Generate exposure from SEO (to feed remarketing).

Generate leads.

Funnel users to product pages. 

Work through each page detailing the goal for that page and then outline the content that supports that and update the website plan template. 

6. SEO specifics

The planning is important, but we must document a few SEO specifics to ensure this build aspect will be handled correctly.

Keep the old site live on a temporary URL if possible.

Create a list of redirections from the old pages to the new ones.

Migrate content, page titles and meta descriptions for high-performing pages.

Update external backlinks where possible.

Monitor performance after launch (rankings, traffic, impressions).

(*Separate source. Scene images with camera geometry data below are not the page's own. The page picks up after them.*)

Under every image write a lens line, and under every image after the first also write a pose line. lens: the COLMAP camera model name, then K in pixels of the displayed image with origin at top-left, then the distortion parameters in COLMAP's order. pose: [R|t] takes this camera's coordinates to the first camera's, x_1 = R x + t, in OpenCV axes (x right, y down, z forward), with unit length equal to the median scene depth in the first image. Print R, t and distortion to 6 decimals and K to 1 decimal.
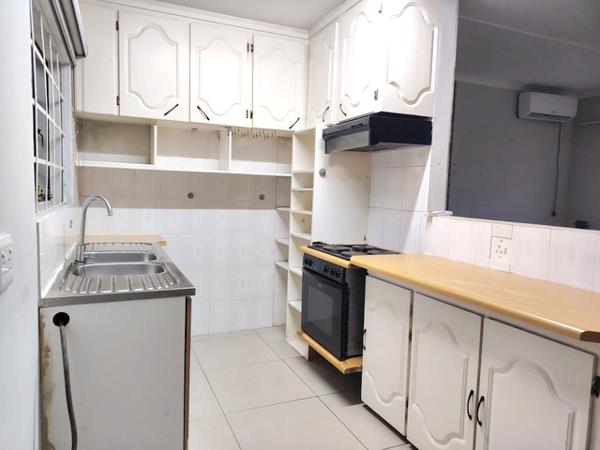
lens RADIAL K [[420.8, 0, 299.1], [0, 420.8, 227.3], [0, 0, 1]] dist [0.069499, -0.103197]
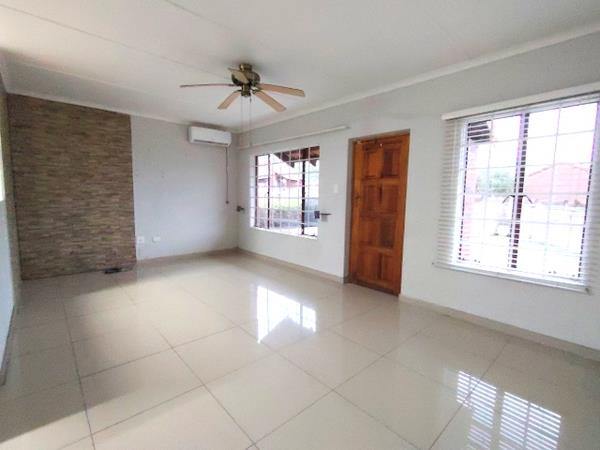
lens RADIAL K [[282.9, 0, 301.8], [0, 282.9, 226.0], [0, 0, 1]] dist [0.001379, -0.000079]
pose [[0.944189, -0.044199, 0.326426, 0.901344], [0.035561, 0.998843, 0.032387, 0.062525], [-0.327480, -0.018971, 0.944668, -0.250356]]
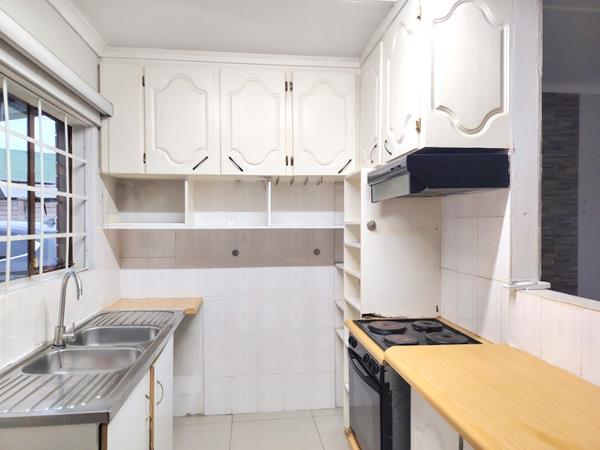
lens RADIAL K [[420.8, 0, 299.1], [0, 420.8, 227.3], [0, 0, 1]] dist [0.069499, -0.103197]
pose [[0.954805, -0.027932, -0.295918, 0.162504], [0.003366, 0.996527, -0.083202, -0.062336], [0.297215, 0.078445, 0.951583, 0.205686]]
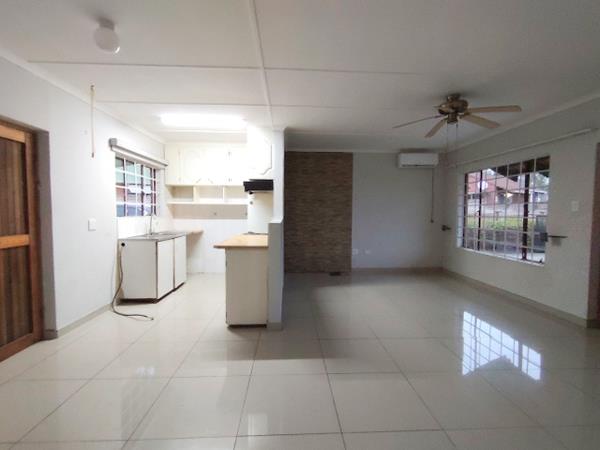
lens RADIAL K [[282.9, 0, 301.8], [0, 282.9, 226.0], [0, 0, 1]] dist [0.001379, -0.000079]
pose [[0.936278, -0.005054, -0.351224, 0.902986], [-0.010246, 0.999078, -0.041690, 0.067765], [0.351111, 0.042632, 0.935363, -0.404274]]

Factoring in these five areas will ensure the main SEO points are covered.

6. Your website plan 

At this point, you should have a comprehensive but concise plan outlining what is needed on your new site. 

The plan should cover:

Existing rankings and traffic.

Goals for the project.

Customer segments.

Website structure and sitemap.

Page scoping.

SEO specifics (redirects, etc.).

Most people don’t do this. They create a super skinny brief and leave it to the web developers. 

But the web developers don’t know your business, so you have to put in the work to ensure the new site retains and improves your SEO (while also hitting the likely myriad of other goals that trickle down from management to marketing). 

While it may seem like an additional step, planning will save you time, money and pain while improving your overall results – a win-win. 

In a nutshell, you will get better results by doing the research and planning work. 

Launch and beyond

The final aspects to consider are the monitoring of the launch and what your marketing and SEO KPIs are to measure results. 

We always expect some turbulence, but keeping a close eye on the Search Console and your KPIs will help you spot issues and squash them quickly. 

SEO-friendly website planning to retain and improve traffic

Most websites could be better planned.

If you follow the simple steps here, you will have done more pre-design planning than 99% of other website projects, which can help you join the 1% of companies that get all the results.

Ensure you understand what works currently and where you want to go. Weave that into the planning for your new site and prepare to fly high.